# Required work:
Your answer should be the lines from the one containing "index dip: (174, 824)" through the final line below, copied exactly.
_ _ _
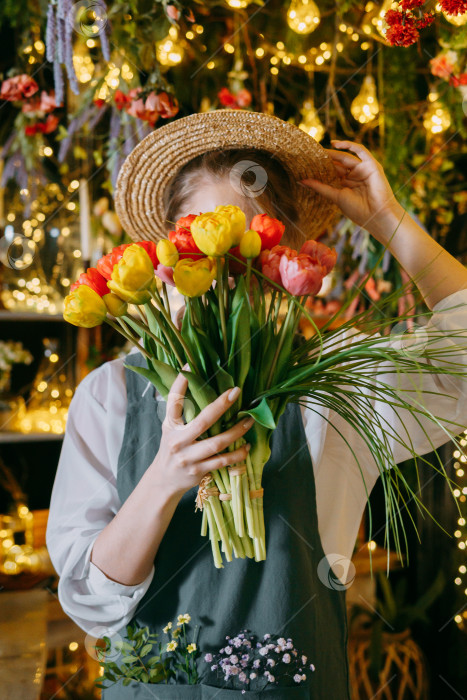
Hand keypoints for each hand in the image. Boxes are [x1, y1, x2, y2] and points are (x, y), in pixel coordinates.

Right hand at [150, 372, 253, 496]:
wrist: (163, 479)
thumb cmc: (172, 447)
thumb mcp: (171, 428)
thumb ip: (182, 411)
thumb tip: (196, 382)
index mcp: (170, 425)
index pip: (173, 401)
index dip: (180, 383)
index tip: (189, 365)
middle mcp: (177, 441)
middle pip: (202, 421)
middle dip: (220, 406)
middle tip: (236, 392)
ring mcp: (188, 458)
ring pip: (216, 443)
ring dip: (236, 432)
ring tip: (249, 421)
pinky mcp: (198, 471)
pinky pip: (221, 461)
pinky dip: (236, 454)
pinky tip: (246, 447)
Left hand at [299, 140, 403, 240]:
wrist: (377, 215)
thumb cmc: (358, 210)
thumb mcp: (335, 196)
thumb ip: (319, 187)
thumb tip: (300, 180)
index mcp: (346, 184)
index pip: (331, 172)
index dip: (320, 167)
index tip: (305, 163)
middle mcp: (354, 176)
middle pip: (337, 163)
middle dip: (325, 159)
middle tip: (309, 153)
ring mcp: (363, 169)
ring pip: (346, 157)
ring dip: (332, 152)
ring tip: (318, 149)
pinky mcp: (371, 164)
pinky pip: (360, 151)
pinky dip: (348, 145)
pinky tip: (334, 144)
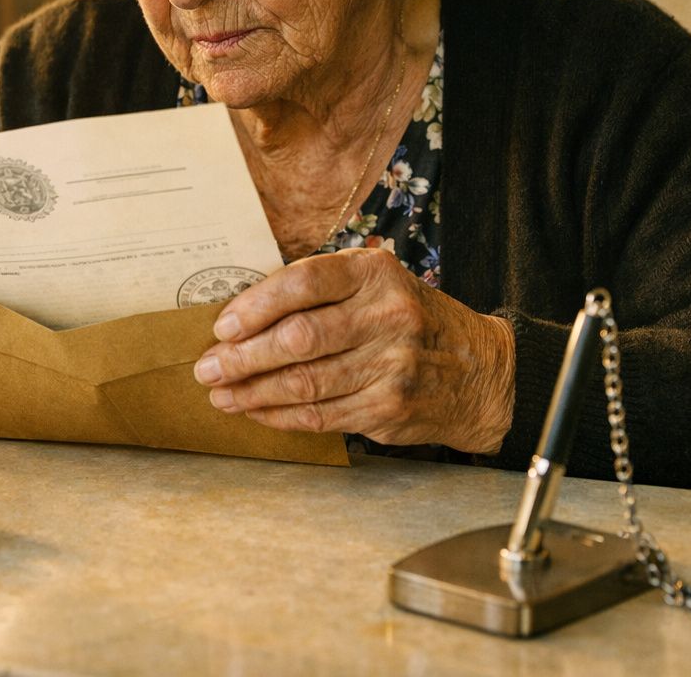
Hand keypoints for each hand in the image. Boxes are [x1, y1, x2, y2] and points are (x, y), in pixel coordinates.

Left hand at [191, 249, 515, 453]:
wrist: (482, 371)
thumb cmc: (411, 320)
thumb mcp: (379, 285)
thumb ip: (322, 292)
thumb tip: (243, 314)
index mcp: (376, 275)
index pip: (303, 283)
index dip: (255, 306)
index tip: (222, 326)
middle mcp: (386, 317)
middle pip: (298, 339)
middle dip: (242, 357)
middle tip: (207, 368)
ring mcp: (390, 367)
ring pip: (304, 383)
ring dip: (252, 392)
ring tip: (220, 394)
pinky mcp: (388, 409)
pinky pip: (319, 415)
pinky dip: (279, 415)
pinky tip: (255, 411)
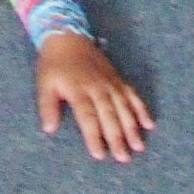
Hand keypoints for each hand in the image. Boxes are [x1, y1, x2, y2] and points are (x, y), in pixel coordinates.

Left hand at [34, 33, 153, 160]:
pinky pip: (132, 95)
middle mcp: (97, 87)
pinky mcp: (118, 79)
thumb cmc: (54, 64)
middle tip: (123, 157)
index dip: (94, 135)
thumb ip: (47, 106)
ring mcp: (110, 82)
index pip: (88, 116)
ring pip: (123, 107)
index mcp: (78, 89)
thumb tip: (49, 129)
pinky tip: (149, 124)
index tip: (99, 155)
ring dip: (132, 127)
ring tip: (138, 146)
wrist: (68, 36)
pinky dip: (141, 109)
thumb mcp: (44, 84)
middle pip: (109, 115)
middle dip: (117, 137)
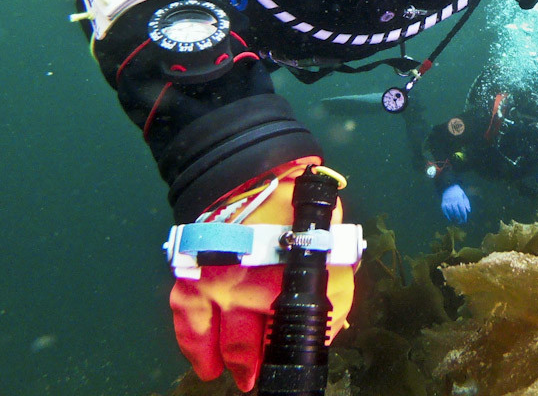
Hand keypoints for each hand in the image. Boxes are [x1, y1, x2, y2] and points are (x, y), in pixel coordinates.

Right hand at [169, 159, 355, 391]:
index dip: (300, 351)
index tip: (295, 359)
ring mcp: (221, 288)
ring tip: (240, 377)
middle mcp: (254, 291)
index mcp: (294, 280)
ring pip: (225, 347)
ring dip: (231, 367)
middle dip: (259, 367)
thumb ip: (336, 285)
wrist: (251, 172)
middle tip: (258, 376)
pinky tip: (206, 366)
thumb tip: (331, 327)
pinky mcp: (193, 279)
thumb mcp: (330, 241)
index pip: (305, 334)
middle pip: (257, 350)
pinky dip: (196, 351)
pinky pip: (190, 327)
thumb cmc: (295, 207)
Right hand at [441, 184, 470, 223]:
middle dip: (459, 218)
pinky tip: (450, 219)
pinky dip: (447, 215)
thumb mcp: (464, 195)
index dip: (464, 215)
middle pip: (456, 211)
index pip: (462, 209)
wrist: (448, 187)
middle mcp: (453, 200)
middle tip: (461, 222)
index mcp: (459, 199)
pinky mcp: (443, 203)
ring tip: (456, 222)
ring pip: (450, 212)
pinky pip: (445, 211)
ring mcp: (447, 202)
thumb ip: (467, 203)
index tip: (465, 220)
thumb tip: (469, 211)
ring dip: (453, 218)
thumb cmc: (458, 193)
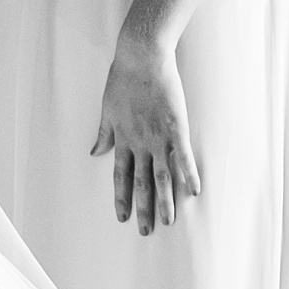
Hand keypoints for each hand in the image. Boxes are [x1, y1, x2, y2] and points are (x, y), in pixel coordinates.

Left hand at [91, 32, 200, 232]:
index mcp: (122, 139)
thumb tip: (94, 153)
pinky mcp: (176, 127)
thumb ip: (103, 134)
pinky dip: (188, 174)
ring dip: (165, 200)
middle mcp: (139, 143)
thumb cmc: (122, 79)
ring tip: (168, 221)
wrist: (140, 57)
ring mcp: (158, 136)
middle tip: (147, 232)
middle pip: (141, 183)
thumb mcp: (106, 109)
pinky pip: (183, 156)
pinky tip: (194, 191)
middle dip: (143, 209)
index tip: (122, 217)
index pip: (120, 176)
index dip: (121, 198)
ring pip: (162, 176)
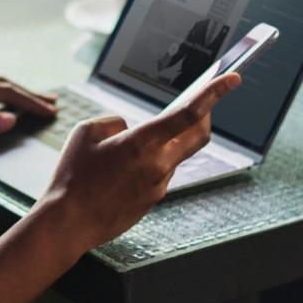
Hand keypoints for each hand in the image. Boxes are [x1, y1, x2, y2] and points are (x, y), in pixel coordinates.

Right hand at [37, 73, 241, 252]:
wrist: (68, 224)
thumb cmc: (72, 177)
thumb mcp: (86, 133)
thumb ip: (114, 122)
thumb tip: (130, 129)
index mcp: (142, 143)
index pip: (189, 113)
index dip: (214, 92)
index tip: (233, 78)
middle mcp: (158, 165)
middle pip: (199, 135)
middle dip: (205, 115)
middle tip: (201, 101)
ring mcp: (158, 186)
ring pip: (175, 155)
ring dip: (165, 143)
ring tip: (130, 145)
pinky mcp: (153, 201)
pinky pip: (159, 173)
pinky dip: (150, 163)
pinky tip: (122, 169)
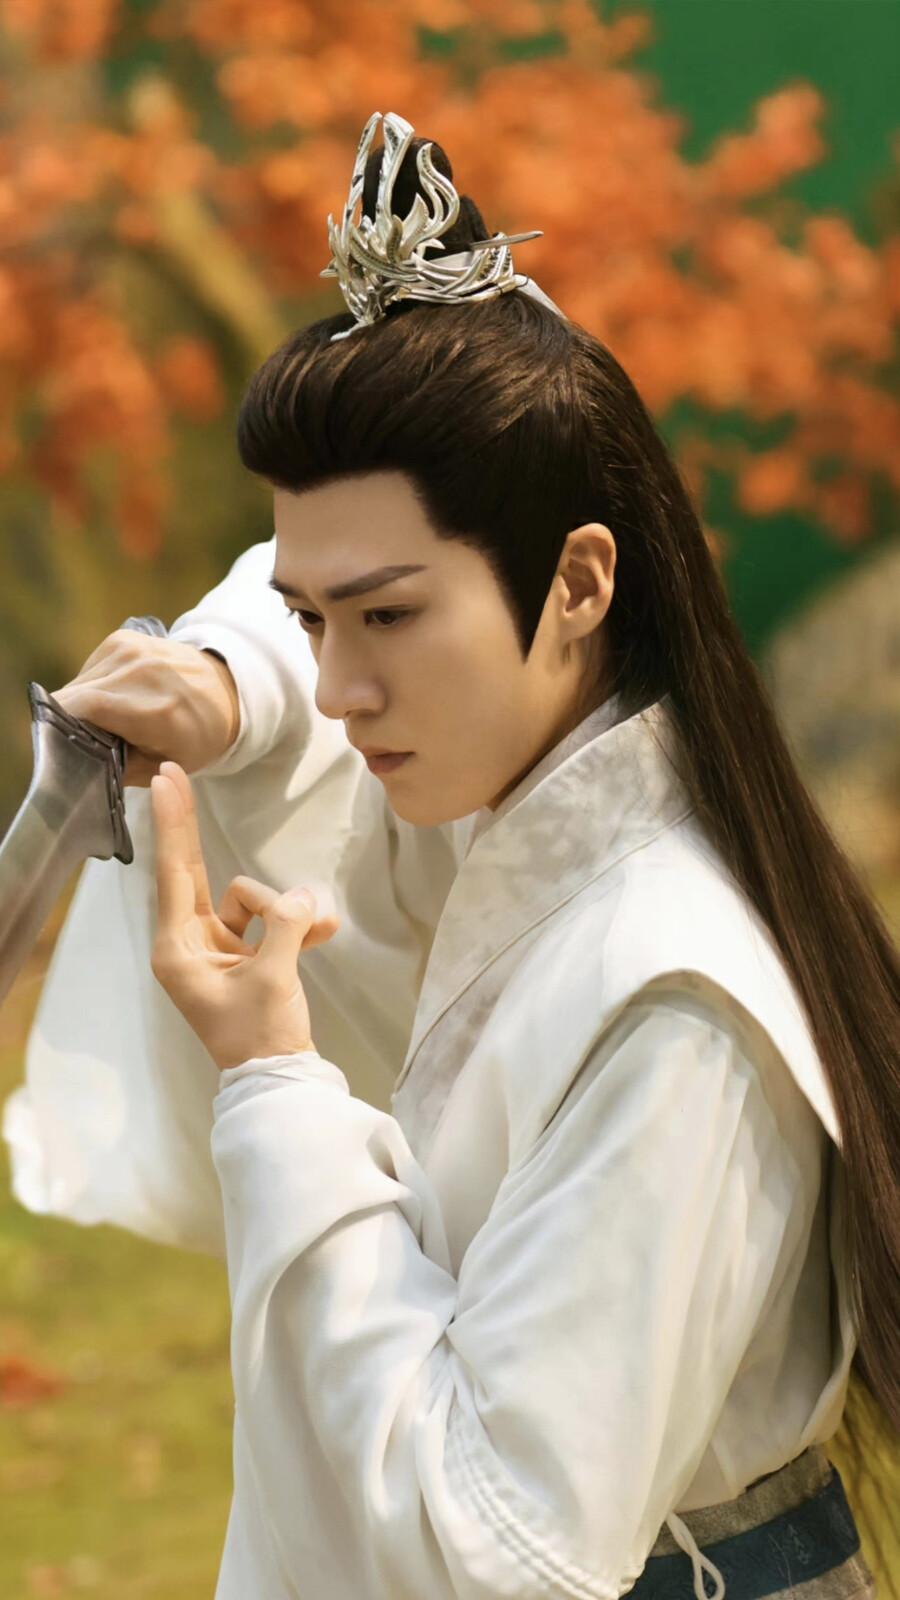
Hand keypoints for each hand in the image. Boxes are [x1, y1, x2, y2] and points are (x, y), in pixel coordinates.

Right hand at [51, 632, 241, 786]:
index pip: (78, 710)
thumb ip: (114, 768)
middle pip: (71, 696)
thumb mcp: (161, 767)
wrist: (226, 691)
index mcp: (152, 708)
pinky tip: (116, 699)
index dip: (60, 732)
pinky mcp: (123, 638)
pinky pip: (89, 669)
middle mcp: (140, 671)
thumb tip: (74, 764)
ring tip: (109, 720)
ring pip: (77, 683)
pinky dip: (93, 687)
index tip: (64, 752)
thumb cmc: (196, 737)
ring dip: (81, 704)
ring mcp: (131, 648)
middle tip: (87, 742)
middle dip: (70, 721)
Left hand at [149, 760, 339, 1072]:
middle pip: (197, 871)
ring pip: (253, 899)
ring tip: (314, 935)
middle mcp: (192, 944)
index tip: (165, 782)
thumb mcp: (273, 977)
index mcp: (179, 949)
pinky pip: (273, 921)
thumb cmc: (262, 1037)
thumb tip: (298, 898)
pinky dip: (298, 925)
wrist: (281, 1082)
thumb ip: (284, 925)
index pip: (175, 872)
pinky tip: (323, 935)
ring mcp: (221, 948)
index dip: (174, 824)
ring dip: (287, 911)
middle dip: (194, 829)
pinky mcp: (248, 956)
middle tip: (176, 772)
_ _ _
# Response:
index dip: (174, 824)
ring dip: (287, 911)
middle dip: (194, 829)
pinky mcp: (248, 956)
middle tip: (176, 772)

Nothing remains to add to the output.